Les produits que nous utilisons n’ont aucun effet sur les insectes, ils ont effet seulement sur les champignons. La preuve en est que les vers de terre sont très présents sur les greens.
En ce qui concerne les arrosages nous nous limitons aux seuls greens. Ceci nous permet de limiter drastiquement la consommation. Certains golfs ont une autre politique, notamment ceux proches des sites touristiques.
Quelles sont les relations avec les golfeurs ?
Le plus souvent bonnes. Bonnes sur la qualité de la prestation. Les tensions peuvent survenir dans l’occupation commune de l’espace. Nous n’avons pas d’autres choix. Le golfeur doit savoir que quand le jardinier lève le bras il peut jouer. Ce n’est pas toujours compris et il peut se produire des situations un peu dangereuses si le golfeur joue sans précaution. D’où parfois des tensions. La consigne est donnée aux jardiniers d’éviter les conflits et nous gérons avec Romain les quelques situations litigieuses.
Quels sont les nuisibles qui posent des problèmes ?
Les taupes que nous sommes habilités à éradiquer. Les ragondins sont plus difficiles à à gérer car ils prolifèrent énormément. Nous avons une collaboration extérieure pour cela. La vraie difficulté ce sont les sangliers qui ne peuvent être chassés efficacement en raison de la proximité des habitations et de l’axe routier. Le tir à balles serait trop dangereux.
Quels sont les objectifs à venir ?
Nous devons restaurer les départs ce qui reste le plus gros projet. Nous avons déjà commencé l’an dernier. Nous allons faire six plateaux de départ cette année. Les départs des boules jaunes représentent 80 % des départs et elles sont les plus abimées..
Le zéro phyto va entrainer deux à trois fois plus d’interventions humaines sur les greens et sans doute conduire au recours à de nouvelles méthodes ou techniques.
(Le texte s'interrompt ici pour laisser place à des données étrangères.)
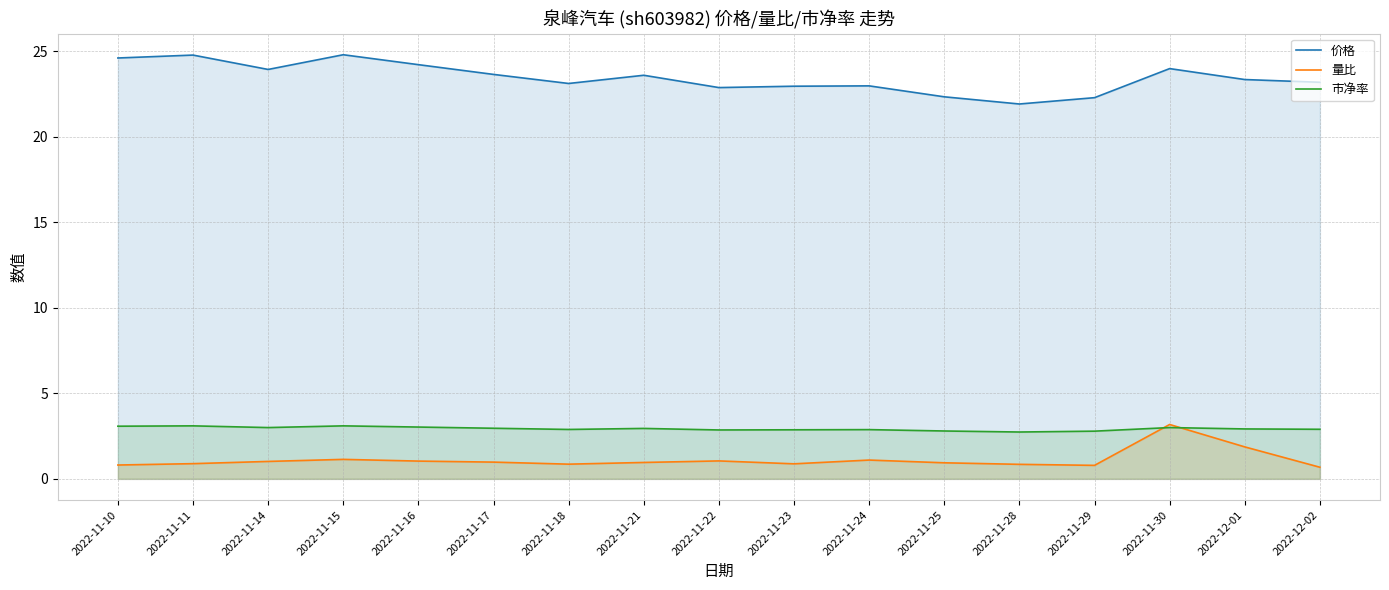

The value of 价格 at 2022-11-24 is 23.0. True or false?

True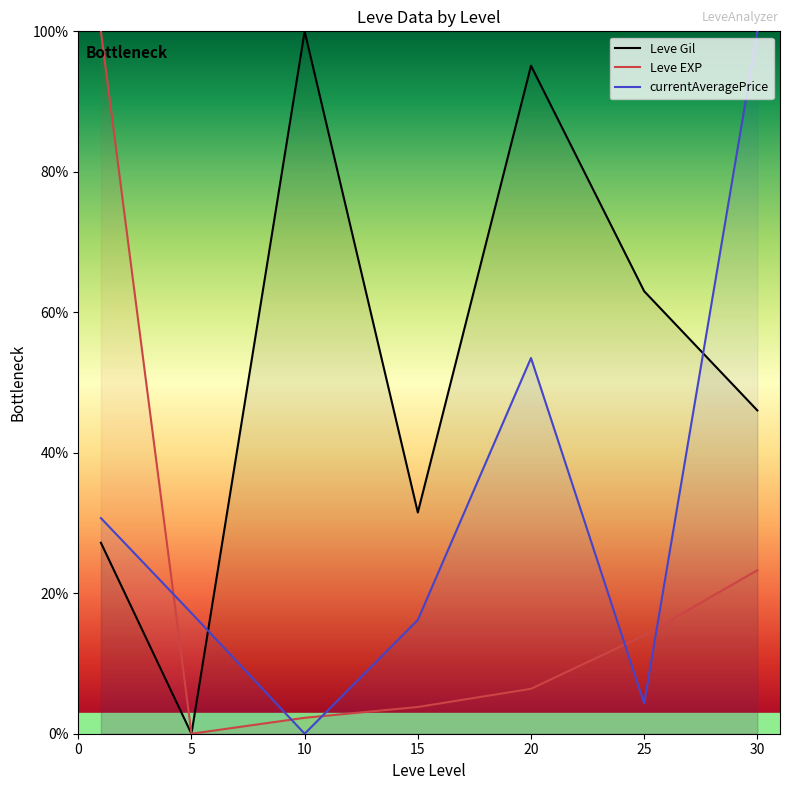

What is the difference between the Leve EXP values at 25 and 5?

14.0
La solution passera sans doute, comme le font certains golfs, par l’usage de robots de tonte qui libéreront du temps de main d’œuvre. Ça peut être aussi envisagé pour le practice pour libérer du temps de jeu, le ramassage des balles pourrait être aussi automatisé avec des robots.
L’ennemi des greens aujourd’hui c’est l’humidité dont les champignons raffolent avec la chaleur. Il va falloir renforcer l’apport de sable sur les greens car le sable assèche le sol. On va s’équiper de sondes capables de mesurer l’humidité et qui seront des aides à la décision pour traiter.
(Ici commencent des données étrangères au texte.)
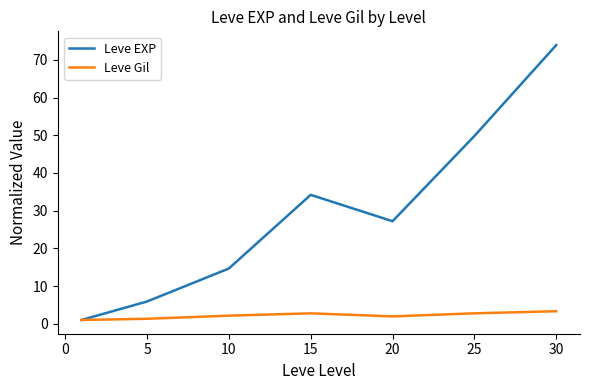

Rank the series by their maximum value, from highest to lowest.

Leve EXP, Leve Gil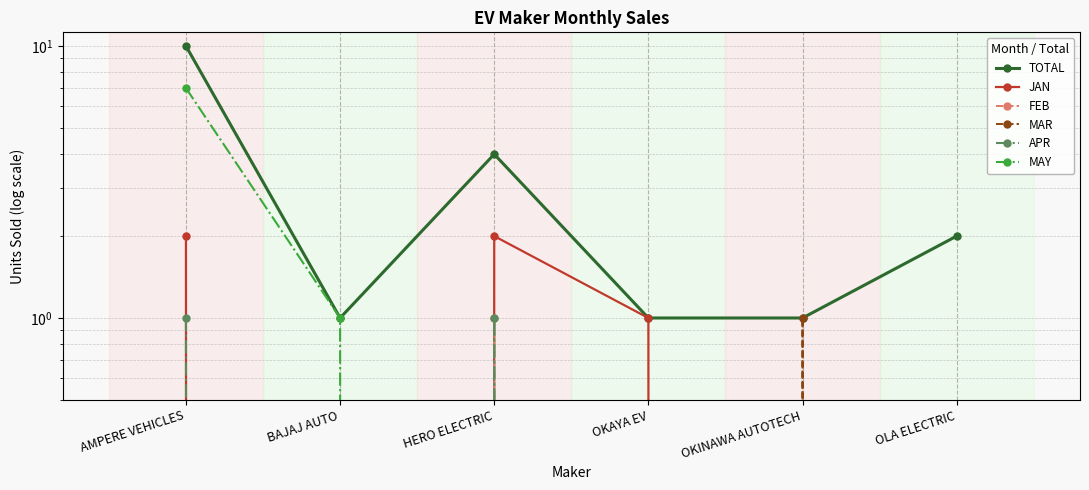

True or false: APR and MAR cross at least once.

False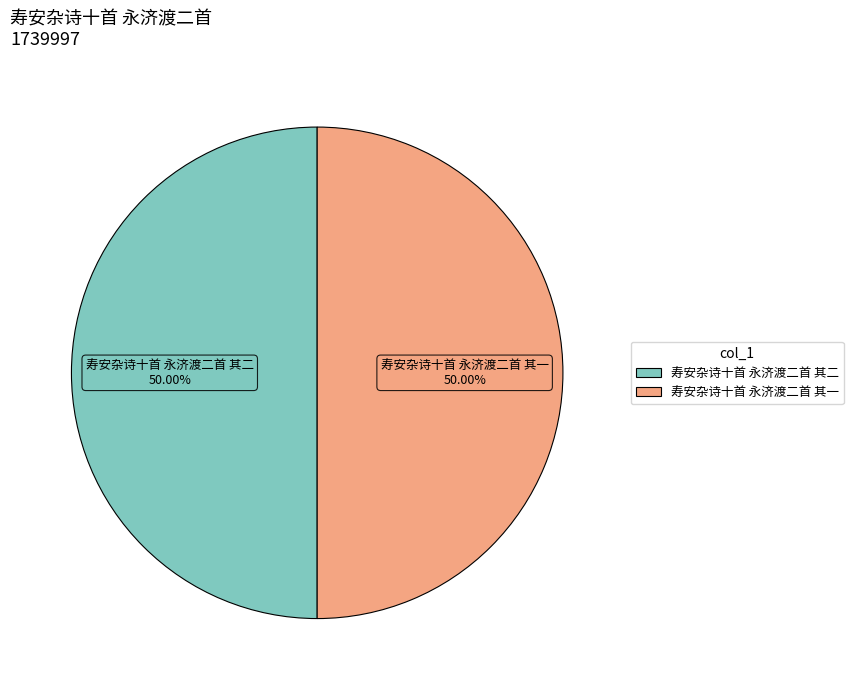

How many segments does this pie chart have?

2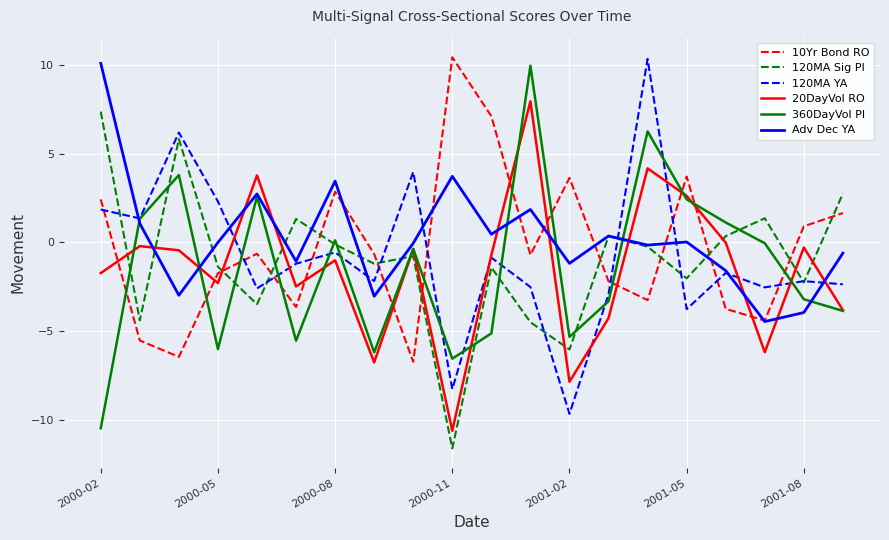

What is the minimum value for 120MA Sig PI?

-11.6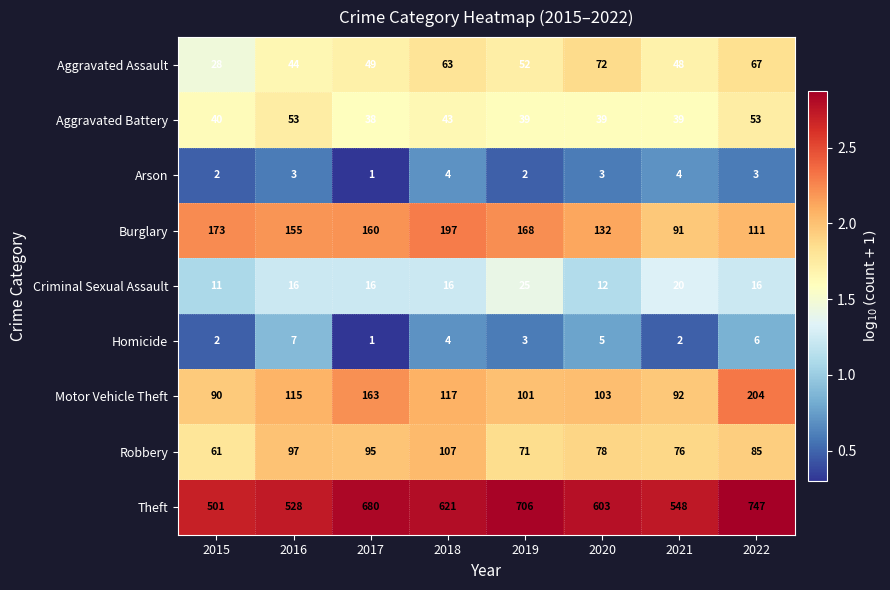

The value of Burglary at 2015 is 173. True or false?

True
De même une station météo permettra de mieux gérer les arrosages pour fournir à la plante le juste besoin d’eau.
Le dernier point difficile concerne le parc des machines car il n’y a quasiment plus de mécaniciens sur les golfs. On doit faire appel à des sociétés extérieures et ce sont des coûts.
En conclusion, la période qui vient va être compliquée mais sans doute aussi riche d’innovations.